From Other VNets (VNet Peering)
If your applications are in a different VNet, set up VNet peering:
# Peer the MI VNet with the application VNet
az network vnet peering create \
--resource-group myResourceGroup \
--name mi-to-app \
--vnet-name mi-vnet \
--remote-vnet /subscriptions/{sub-id}/resourceGroups/appRG/providers/Microsoft.Network/virtualNetworks/app-vnet \
--allow-vnet-access
# Create the reverse peering
az network vnet peering create \
--resource-group appRG \
--name app-to-mi \
--vnet-name app-vnet \
--remote-vnet /subscriptions/{sub-id}/resourceGroups/myResourceGroup/providers/Microsoft.Network/virtualNetworks/mi-vnet \
--allow-vnet-accessPublic Endpoint
By default, Managed Instance exposes a VNet-local endpoint only. You can optionally enable a public endpoint for scenarios where you need to connect from outside the VNet (e.g., from SSMS on your local machine during development).
# Enable the public endpoint on the Managed Instance
az sql mi update \
--resource-group myResourceGroup \
--name myMI \
--public-data-endpoint-enabled trueWhen the public endpoint is enabled:
- The port is 3342 (not 1433)
- The hostname is
mi-instance.public.abc123.database.windows.net - You must add NSG rules to allow traffic on port 3342
- If you use a route table with a default route through an appliance, make sure public endpoint return traffic is routed back to the internet
- I recommend restricting the source IPs in the NSG rule to known addresses
DNS Resolution
The Managed Instance VNet-local hostname resolves to an IP address from the Managed Instance subnet. The hostname is publicly resolvable, but the private address is reachable only through the VNet, a peered VNet, VPN, or ExpressRoute. If you are connecting from on-premises through VPN, you need DNS resolution to work correctly.
Options:
- Use Azure DNS as-is if your clients can resolve the public
database.windows.netname and route to the returned private address - Use Azure DNS Private Resolver or a DNS forwarder VM when you need hybrid DNS forwarding for private DNS zones
- Avoid using the IP address directly, as it can change during maintenance
Troubleshooting Connectivity
If you cannot connect to your Managed Instance, check these in order:
- NSG rules: Verify that inbound traffic on port 1433 (private) or 3342 (public) is allowed from the source.

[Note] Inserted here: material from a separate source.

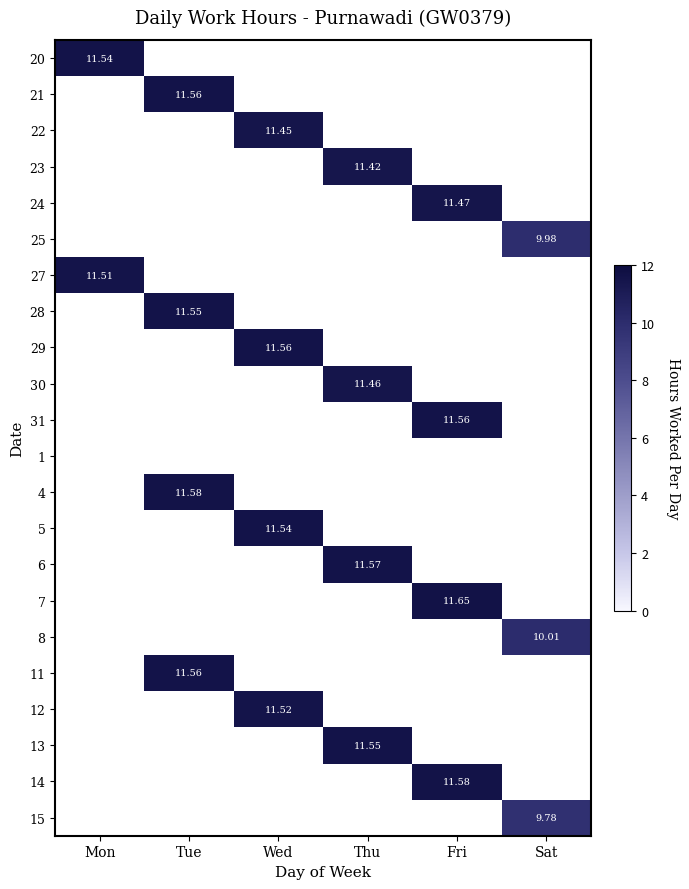

At which category does the chart reach its minimum across all series?

Sat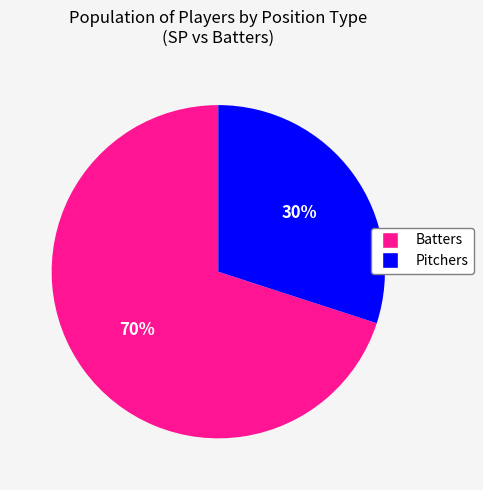

To the nearest percent, what is the difference between the largest and smallest slice percentages?

40%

- Route table: Ensure routes are not sending traffic to unexpected places.
- VNet peering: If connecting from a peered VNet, verify that peering is in "Connected" state in both directions.
- DNS resolution: Confirm the hostname resolves to an IP address in the Managed Instance subnet.

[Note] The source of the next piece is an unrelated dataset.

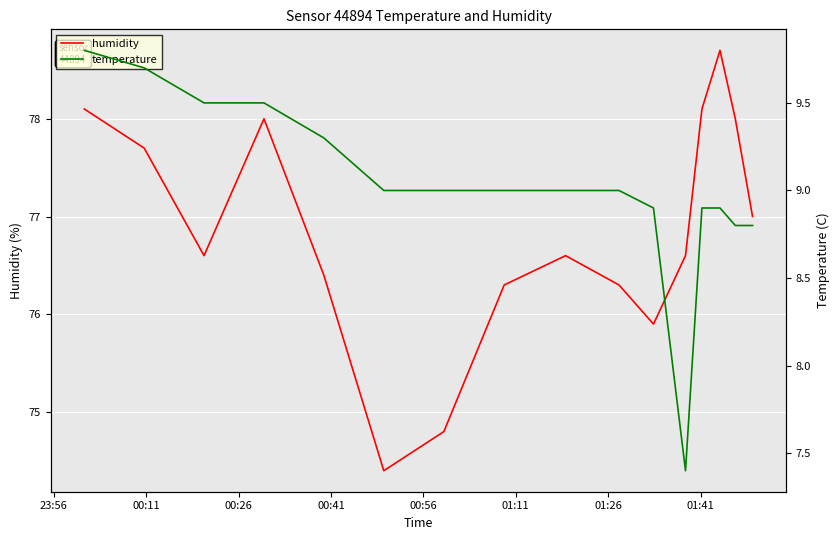

What is the highest value of the humidity series?

78.7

- Firewall/NVA: If using a network virtual appliance, ensure it allows SQL traffic through.
- Connection string: Verify you are using the correct port (1433 for private, 3342 for public).
Summary
Azure SQL Managed Instance networking requires a dedicated, properly sized subnet within a VNet, configured with an NSG and route table. Plan your subnet size generously, let service-aided subnet configuration manage the required management rules and routes, set up NSG rules to allow application traffic, and establish connectivity from on-premises using VPN or ExpressRoute. For cross-VNet connectivity, use VNet peering. Enable the public endpoint only when necessary and restrict it with NSG rules. Proper network planning upfront saves significant troubleshooting effort later.